K9 Memorials

  • Schoggi

    Schoggi, named after the Swiss word for chocolate, was an incredible search dog with unrelenting drive. He would range ridiculously far but always kept track of my bell and came back to a whistle recall. We went on many searches and had success, comforting families with the find. He was the sweetest and nicest dog, never in a dustup and a great partner, and brother to his sister Scout, missed everyday, loved and memories forever.  What a partner….

  • Scout

    Scout was a smart, athletic dog with boundless energy and a great nose. She was deployed on scores of searches throughout California for CARDA and Marin County SAR.  And she did it all for a game of fetch. She trusted me and I trusted her – a bond that we never broke.  She hiked over a mile two weeks before she died at sixteen – which we attribute to her joie d’vivre and incredible drive.

    Scout was my one and only SAR partner.  She was deeply loved, is sorely missed, and will never be forgotten.

  • Shasta

    Shasta’s most exciting search would have to have been finding a man buired 10 feet deep in September of 1993. This was Shasta’s first real find. We both learned so much from that search and I never doubted her again. She was my first search dog and my best teacher.

  • Shawnee

    Shawnee searched in Alaska, Arizona and California. Shawnee loved to search. His most memorable searches were in Ketchikan Alaska, the 1989 Loma Prieta Earthquake and the Twenty-nine Palms military search. Shawnee was known to thousands of kids by participating in numerous Hug-A-Tree presentations. Shawnee also participated in several demonstrations and safety fairs.

  • Skylar

    Skylar was a hardworking, dedicated search dog. During his career Skylar was a member of CARDA, San Diego County SAR K9 unit, FEMA’s San Diego County USAR Task Force and Butte County Sheriffs SAR team. In the field, he was best known for his graceful and fluid gait and his ability to cover large areas quickly and efficiently. At home, friends best remember his silent approach from behind to lay his head over their shoulder for a warm nuzzle and a gentle kiss.
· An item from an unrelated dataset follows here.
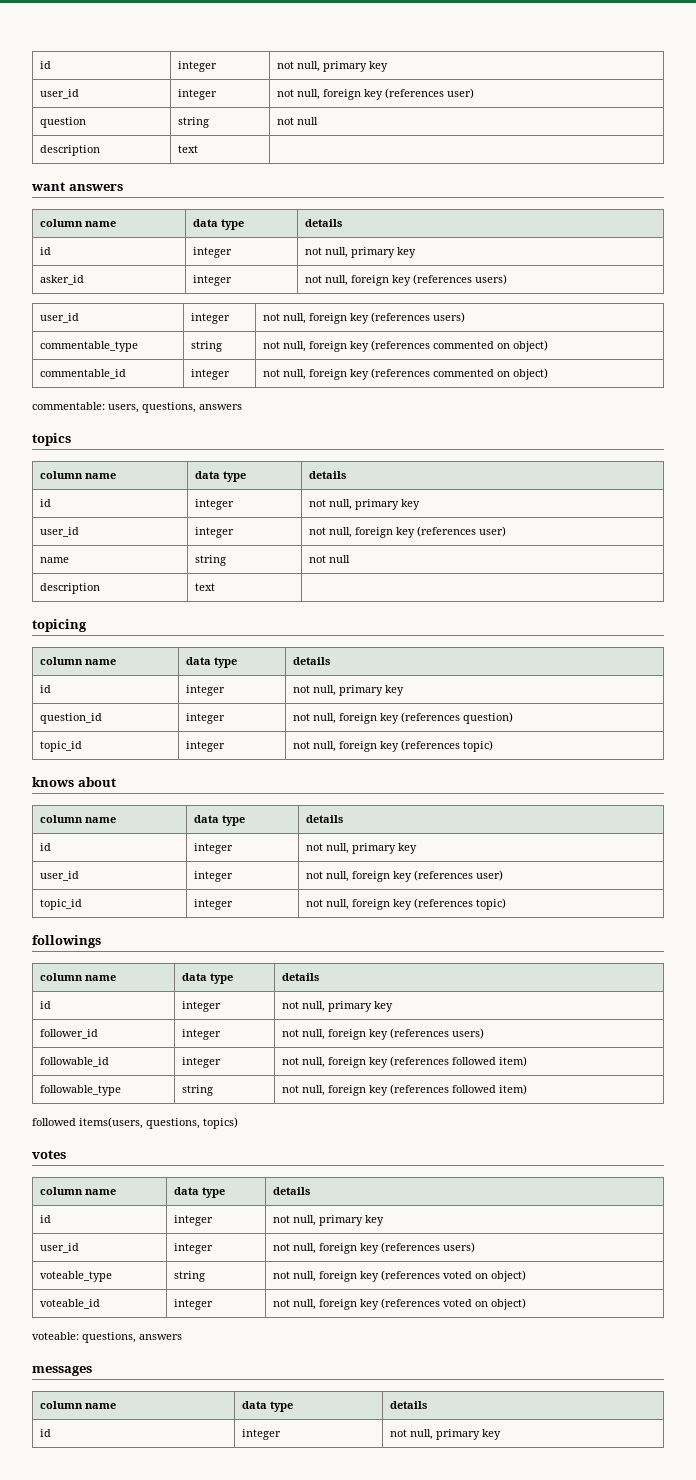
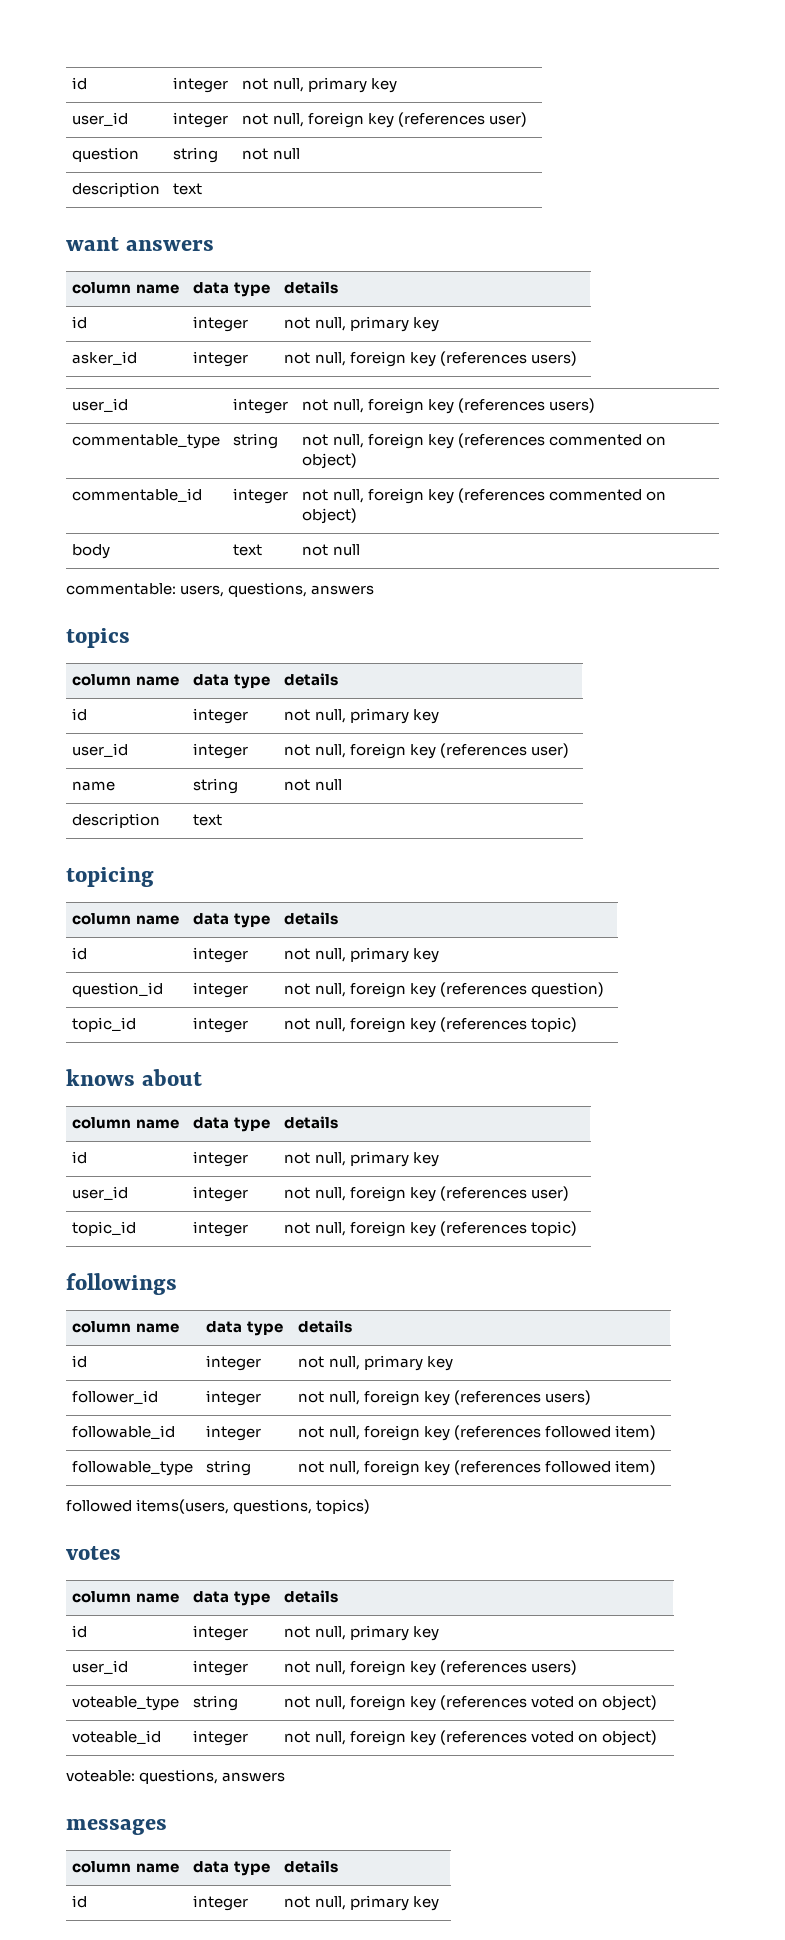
(548, 374) none -> [72,544,111,559] [233,544,263,556] [302,544,360,556] // body | text | not null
    His life touched many people and those who met him will always remember a kind, gentle Doberman that loved people. Though “just a dog” he was so much more to me. In terms maybe only other dog handlers can understand (and particularly Dobie owners), he taught me loyalty, fearlessness in the face of adversity, and unrelenting determination to the task at hand. Even with the amputation of his rear leg to cancer, Skylar was back up on three legs the day after surgery, eager to get back to work.

    I say goodbye to a dear friend: You will be sorely missed, always loved, and never forgotten.